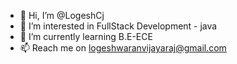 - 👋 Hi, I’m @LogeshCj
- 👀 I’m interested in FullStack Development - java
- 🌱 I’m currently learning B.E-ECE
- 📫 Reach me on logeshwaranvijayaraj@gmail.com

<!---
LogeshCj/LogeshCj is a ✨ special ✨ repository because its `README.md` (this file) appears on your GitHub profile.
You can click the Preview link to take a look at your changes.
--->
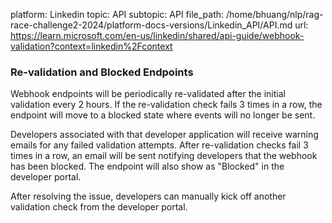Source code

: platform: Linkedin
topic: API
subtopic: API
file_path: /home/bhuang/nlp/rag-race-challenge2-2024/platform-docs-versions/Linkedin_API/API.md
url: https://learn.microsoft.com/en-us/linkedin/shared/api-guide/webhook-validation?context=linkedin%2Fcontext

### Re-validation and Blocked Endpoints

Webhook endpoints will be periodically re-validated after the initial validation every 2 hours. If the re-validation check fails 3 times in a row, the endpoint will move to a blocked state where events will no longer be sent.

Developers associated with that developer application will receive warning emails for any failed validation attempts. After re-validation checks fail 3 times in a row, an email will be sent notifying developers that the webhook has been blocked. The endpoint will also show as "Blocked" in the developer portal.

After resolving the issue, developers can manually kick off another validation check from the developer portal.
******
Job :: Arrange every line above as a Markdown table with the columns "No." and "Text", skipping blank lines. Omit the pictures.

Response to this exercise ::
| No. | Text |
|---|---|
| 1 |  - 👋 Hi, I’m @LogeshCj |
| 2 | - 👀 I’m interested in FullStack Development - java |
| 3 | - 🌱 I’m currently learning B.E-ECE |
| 4 | - 📫 Reach me on logeshwaranvijayaraj@gmail.com |
| 5 | <!--- |
| 6 | LogeshCj/LogeshCj is a ✨ special ✨ repository because its `README.md` (this file) appears on your GitHub profile. |
| 7 | You can click the Preview link to take a look at your changes. |
| 8 | ---> |
| 9 | Source code |
| 10 | : platform: Linkedin |
| 11 | topic: API |
| 12 | subtopic: API |
| 13 | file_path: /home/bhuang/nlp/rag-race-challenge2-2024/platform-docs-versions/Linkedin_API/API.md |
| 14 | url: https://learn.microsoft.com/en-us/linkedin/shared/api-guide/webhook-validation?context=linkedin%2Fcontext |
| 15 | ### Re-validation and Blocked Endpoints |
| 16 | Webhook endpoints will be periodically re-validated after the initial validation every 2 hours. If the re-validation check fails 3 times in a row, the endpoint will move to a blocked state where events will no longer be sent. |
| 17 | Developers associated with that developer application will receive warning emails for any failed validation attempts. After re-validation checks fail 3 times in a row, an email will be sent notifying developers that the webhook has been blocked. The endpoint will also show as "Blocked" in the developer portal. |
| 18 | After resolving the issue, developers can manually kick off another validation check from the developer portal. |